- Yakında Turkuvaz Kitap'tan bir kitabınız çıkacak. Nasıl gidiyor çalışmalar?
- E.T: Bu kitaptabenim hayatım hakkındaki her şey olacak. Az kaldı, yer yerinden oynayacak. Ben demiyorum, önsöz yazan üç isimden biri olan Hıncal Uluç, "Bu adam kitap yazmışsa, ortalığı karıştırır" diyor. Diğer isimler Cavit Çağlar ve Şenes Erzik. Yaşasaydı, Hilmi Ok'tan da önsöz alacaktım.
- Kitabın bir hikayesi var mı hocam?
- E.T: Yıllar önce Galatasaray'da Metin Kurt diye bir futbolcu vardı. Mert bir adamdı. Zamanında 17 yaşımdayken Güneşspor'un başkanı, sahte imzayla beni profesyonel yaptı. O zaman Metin ile aynı kulüpteydik. Sonra o Galatasaray'a gitti. Ölmeden önce bir kitap yazdı, "Ey Erman Toroğlu, sen bu alemin bütün çirkinlerini biliyorsun, neden yazmıyorsun?" diye sordu. Ben de, "Metincim bazı şeyler her zaman konuşulmaz. Zamansız öten horozun kellesini keserler" diye gazeteden yanıt yazdım. Şimdi zamanı geldi. Kitaba "Nur içinde yat Metin" diye başlıyorum.
- Ezgi Hanım siz kitabı okudunuz mu?
- E.Y: Okumak isterdim ama beni karıştırmadı. Okumak ve gerekirse bazı yerleri hukuki olarak düzelttirmek isterdim ama izin vermedi.
- E.T: Kimseyi karıştırmadım. Şu ana kadar buraya kendim geldim. Bundan sonra da kendim gideyim.
- Kitapta yayıncı kuruluştan olaylı ayrılışınızın perde arkası da vardır sanırım...

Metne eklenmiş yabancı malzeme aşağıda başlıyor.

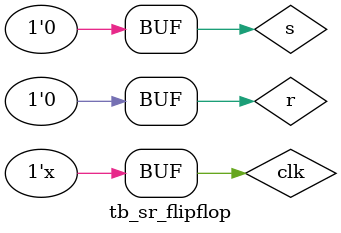
<source format=v>
`include "code_sr_flipflop.v"
module tb_sr_flipflop();

reg clk=0;
reg s=0;
reg r=0;
wire q,qbar;

sr_flipflop DUT(s,r,clk,q,qbar);

initial begin
$monitor($time,"s=%b r=%b q=%b qbar=%b",s,r,q,qbar);
#5 s=0;r=1;
#5 s=1;r=0;
#5 s=1;r=1;
#5 s=0;r=0;
#5;
end

always #1 clk=~clk;
endmodule

</source>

- E.T: Ben işten ayrılabilirim, benim işten ayrılmam Şansal Büyüka'nın da ayrılması demek değil. Ama yalancı şahitlik yapmasına, hele de Kuran üzerine yemin ederek yalancı şahitlik yapmasına inanamadım. Benden sonra hakem yorumcusu bile bulamadılar. Gidip Markus Merk'i getirdiler. Demek ki Türkiye'de benim seviyemde bir isim yokmuş.